Ma a che riando quelle arcane cose?
Quando s’è giunto a questo, amore arroventa i ferri, come dice il comico, e martella su l’incudine. Così vorrei amar garzoni io. Quei dottori sputasenno e quei filosofi che hanno le sopracciglia inarcate al disopra delle tempie, contino agli sciocchi le loro frasche e i loro paroloni; chè Socrate era un amadore, come ogni altro; ed Alcibiade che si corcò con lui sotto la stessa coltre, non se la passò così netta. Non è maraviglia: chè neppure Patroclo era amato da Achille per sedergli soltanto dirimpetto,
Dalle labbra pendendo del Pelide
Finchè finisse il canto,
ma in mezzo alla loro amicizia c’era quel piacere. Infatti Achille gemendo per la morte di Patroclo, e non sapendo celare l’affetto, uscì a dire la verità:
E quell’uso di stare santamenteFra le tue cosce io piango.
E quei mattinatori che i Greci chiamano Comasti, io credo che sieno amadori di professione. Oh, qui dirà alcuno, queste son porcherie e non si debbono dire: sì, ma sono anche verità, per la Venere di Cnido.

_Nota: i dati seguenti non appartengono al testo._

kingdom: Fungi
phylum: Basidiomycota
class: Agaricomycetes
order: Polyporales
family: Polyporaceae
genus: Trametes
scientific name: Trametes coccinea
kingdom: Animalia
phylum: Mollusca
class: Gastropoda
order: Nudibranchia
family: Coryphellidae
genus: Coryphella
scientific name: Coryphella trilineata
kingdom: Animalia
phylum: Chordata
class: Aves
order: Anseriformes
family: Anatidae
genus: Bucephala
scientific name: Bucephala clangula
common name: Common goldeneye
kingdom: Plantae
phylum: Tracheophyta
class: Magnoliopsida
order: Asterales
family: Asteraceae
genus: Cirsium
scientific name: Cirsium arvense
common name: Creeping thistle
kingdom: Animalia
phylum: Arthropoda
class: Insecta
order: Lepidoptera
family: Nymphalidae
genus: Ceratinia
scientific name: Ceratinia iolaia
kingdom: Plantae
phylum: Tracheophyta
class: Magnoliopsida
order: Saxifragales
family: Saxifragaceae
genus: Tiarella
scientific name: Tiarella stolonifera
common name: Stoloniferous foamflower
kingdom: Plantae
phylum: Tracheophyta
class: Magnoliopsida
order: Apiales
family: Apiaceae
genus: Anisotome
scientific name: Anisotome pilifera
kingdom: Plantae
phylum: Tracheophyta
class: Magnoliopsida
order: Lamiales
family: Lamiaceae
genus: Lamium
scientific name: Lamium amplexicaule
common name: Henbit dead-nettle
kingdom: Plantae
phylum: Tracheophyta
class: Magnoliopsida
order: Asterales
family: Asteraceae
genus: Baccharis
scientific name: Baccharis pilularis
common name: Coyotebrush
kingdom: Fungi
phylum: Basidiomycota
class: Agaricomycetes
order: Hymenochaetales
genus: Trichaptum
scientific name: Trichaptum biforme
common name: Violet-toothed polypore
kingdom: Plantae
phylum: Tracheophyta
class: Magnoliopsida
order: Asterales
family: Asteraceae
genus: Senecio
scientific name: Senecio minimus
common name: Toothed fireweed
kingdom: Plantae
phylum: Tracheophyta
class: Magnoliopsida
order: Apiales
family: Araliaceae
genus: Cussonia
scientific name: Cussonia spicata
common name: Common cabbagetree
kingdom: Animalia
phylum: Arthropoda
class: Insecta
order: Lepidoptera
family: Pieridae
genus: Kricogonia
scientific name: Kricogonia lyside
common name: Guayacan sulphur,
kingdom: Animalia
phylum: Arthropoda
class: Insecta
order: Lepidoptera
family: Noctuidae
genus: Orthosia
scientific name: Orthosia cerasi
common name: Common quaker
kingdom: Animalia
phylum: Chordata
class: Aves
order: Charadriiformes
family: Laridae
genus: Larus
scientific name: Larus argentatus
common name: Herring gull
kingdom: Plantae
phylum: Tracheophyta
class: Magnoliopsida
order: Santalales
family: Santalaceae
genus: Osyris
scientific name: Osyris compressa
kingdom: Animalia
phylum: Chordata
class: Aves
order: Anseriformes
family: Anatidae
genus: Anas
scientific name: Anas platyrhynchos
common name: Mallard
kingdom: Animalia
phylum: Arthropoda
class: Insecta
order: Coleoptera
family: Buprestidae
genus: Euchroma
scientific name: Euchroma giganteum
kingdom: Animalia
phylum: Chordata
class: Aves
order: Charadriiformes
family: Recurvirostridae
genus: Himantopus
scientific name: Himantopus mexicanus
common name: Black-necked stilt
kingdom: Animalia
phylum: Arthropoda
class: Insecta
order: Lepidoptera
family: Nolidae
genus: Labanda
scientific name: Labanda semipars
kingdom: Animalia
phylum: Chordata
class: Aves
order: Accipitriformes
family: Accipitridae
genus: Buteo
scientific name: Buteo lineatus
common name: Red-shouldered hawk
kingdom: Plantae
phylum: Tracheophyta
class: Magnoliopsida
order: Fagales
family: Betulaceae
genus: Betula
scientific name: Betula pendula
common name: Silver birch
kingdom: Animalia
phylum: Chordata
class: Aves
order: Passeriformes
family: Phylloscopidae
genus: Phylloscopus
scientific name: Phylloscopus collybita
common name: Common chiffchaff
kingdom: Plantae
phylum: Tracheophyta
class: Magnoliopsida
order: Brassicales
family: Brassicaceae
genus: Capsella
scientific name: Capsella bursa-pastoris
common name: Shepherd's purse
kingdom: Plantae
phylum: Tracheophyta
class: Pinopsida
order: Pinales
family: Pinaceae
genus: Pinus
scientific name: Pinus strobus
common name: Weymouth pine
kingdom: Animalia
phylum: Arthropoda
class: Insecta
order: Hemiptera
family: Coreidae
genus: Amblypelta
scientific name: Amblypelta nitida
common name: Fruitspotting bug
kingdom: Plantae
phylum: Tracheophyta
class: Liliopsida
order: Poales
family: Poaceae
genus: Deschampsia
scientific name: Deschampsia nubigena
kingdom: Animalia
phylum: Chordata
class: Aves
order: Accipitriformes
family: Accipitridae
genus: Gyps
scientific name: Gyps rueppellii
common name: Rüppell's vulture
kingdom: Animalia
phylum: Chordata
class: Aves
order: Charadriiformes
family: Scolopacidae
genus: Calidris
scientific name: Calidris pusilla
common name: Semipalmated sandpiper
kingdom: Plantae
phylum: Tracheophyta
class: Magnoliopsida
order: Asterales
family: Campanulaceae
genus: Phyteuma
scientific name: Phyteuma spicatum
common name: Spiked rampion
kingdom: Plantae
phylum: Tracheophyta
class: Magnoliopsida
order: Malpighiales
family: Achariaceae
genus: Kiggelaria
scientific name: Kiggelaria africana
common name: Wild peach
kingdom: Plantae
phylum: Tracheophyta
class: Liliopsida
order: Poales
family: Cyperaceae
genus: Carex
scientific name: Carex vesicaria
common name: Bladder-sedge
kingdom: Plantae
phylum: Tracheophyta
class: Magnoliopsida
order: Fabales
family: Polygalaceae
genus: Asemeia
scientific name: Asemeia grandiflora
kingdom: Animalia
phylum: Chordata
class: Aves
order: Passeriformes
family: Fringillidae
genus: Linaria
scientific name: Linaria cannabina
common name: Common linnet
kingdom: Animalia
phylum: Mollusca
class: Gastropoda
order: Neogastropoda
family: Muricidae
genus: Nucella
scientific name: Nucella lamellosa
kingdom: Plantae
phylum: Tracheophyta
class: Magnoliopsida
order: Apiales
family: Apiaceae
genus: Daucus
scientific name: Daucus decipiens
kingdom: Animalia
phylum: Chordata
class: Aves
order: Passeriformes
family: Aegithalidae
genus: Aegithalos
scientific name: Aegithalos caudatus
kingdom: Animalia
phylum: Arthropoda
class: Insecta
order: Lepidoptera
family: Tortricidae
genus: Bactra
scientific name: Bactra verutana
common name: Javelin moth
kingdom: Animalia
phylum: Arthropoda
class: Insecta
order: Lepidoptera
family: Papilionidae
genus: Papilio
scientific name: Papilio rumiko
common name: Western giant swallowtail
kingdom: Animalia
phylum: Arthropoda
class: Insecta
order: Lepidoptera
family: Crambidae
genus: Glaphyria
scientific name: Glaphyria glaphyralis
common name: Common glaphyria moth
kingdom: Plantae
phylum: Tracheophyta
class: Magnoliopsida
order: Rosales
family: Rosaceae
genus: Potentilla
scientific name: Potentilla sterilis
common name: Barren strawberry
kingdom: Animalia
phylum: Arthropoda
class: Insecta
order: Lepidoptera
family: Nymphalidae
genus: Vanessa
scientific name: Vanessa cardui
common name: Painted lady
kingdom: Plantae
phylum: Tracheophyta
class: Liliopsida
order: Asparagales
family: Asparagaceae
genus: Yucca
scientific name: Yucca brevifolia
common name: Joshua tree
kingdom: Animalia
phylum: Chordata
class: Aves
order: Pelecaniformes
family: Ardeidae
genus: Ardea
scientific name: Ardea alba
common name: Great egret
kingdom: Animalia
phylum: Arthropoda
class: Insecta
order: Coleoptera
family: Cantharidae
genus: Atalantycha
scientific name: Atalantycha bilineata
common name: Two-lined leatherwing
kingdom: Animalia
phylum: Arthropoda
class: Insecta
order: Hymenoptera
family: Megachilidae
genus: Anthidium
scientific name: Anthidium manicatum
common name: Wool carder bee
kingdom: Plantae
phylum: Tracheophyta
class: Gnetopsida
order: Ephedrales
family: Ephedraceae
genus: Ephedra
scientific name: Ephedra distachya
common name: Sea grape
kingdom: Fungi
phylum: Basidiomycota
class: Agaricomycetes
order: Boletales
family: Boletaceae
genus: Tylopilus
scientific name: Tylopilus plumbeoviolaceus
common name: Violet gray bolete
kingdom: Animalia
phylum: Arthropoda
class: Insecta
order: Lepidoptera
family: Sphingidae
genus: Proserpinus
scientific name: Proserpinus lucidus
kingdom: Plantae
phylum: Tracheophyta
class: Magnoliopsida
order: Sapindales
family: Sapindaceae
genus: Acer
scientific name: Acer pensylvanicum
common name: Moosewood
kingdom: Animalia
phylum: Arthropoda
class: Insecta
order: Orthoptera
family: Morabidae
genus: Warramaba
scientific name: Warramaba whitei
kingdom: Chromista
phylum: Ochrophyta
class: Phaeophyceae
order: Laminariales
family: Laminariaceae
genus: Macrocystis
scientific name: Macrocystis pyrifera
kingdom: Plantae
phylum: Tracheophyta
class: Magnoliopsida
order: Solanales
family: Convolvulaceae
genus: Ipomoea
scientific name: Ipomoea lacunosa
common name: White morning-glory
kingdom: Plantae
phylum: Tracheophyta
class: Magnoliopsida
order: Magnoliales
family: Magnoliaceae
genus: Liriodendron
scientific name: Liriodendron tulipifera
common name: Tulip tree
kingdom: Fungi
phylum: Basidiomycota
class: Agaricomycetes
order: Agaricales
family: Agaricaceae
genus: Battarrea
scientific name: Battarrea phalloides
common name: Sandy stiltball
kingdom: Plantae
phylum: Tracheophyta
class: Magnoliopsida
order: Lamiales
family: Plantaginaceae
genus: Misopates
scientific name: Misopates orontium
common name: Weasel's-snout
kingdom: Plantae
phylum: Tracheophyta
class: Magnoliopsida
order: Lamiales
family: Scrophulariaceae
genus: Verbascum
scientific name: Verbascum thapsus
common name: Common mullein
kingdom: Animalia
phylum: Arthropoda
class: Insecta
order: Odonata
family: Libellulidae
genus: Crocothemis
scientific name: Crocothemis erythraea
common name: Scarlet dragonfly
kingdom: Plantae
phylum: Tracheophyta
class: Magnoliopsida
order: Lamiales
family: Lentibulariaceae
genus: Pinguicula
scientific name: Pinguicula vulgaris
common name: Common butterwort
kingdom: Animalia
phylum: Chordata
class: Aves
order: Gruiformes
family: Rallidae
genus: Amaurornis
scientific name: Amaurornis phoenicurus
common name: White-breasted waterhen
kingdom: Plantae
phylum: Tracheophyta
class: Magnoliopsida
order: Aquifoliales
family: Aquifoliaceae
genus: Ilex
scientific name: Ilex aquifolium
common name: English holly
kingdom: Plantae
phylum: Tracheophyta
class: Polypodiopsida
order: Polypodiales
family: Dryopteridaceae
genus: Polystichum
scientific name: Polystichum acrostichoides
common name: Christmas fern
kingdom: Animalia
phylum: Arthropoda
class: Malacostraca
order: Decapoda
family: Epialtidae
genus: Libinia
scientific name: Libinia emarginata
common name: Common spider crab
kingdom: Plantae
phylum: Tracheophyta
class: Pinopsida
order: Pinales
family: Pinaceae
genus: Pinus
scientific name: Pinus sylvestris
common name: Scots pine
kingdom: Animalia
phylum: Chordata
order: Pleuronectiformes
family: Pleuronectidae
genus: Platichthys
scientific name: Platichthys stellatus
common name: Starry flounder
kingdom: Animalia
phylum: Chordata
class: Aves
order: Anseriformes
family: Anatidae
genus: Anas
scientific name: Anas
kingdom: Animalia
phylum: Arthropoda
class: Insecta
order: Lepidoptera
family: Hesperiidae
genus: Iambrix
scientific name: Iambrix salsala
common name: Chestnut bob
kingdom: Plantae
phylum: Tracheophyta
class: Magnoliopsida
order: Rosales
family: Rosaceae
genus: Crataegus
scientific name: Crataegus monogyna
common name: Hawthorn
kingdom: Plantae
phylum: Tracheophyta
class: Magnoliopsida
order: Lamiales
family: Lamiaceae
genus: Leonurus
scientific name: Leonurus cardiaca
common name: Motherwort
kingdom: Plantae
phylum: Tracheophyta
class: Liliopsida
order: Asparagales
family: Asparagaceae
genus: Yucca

Licino. Basta qui, o caro Teomnesto: io non voglio che tu trovi un appicco per fare tu un terzo discorso. Le son cose coteste che si ponno udire solamente in un giorno di festa: e poi sieno sempre lontano dalle orecchie mie. Ma tronchiamo ogni indugio, e usciamo in piazza: già è l’ora che si accende la pira in onore di Ercole in commemorazione di ciò che avvenne sul monte Oeta, ed è uno spettacolo piacevole a riguardare.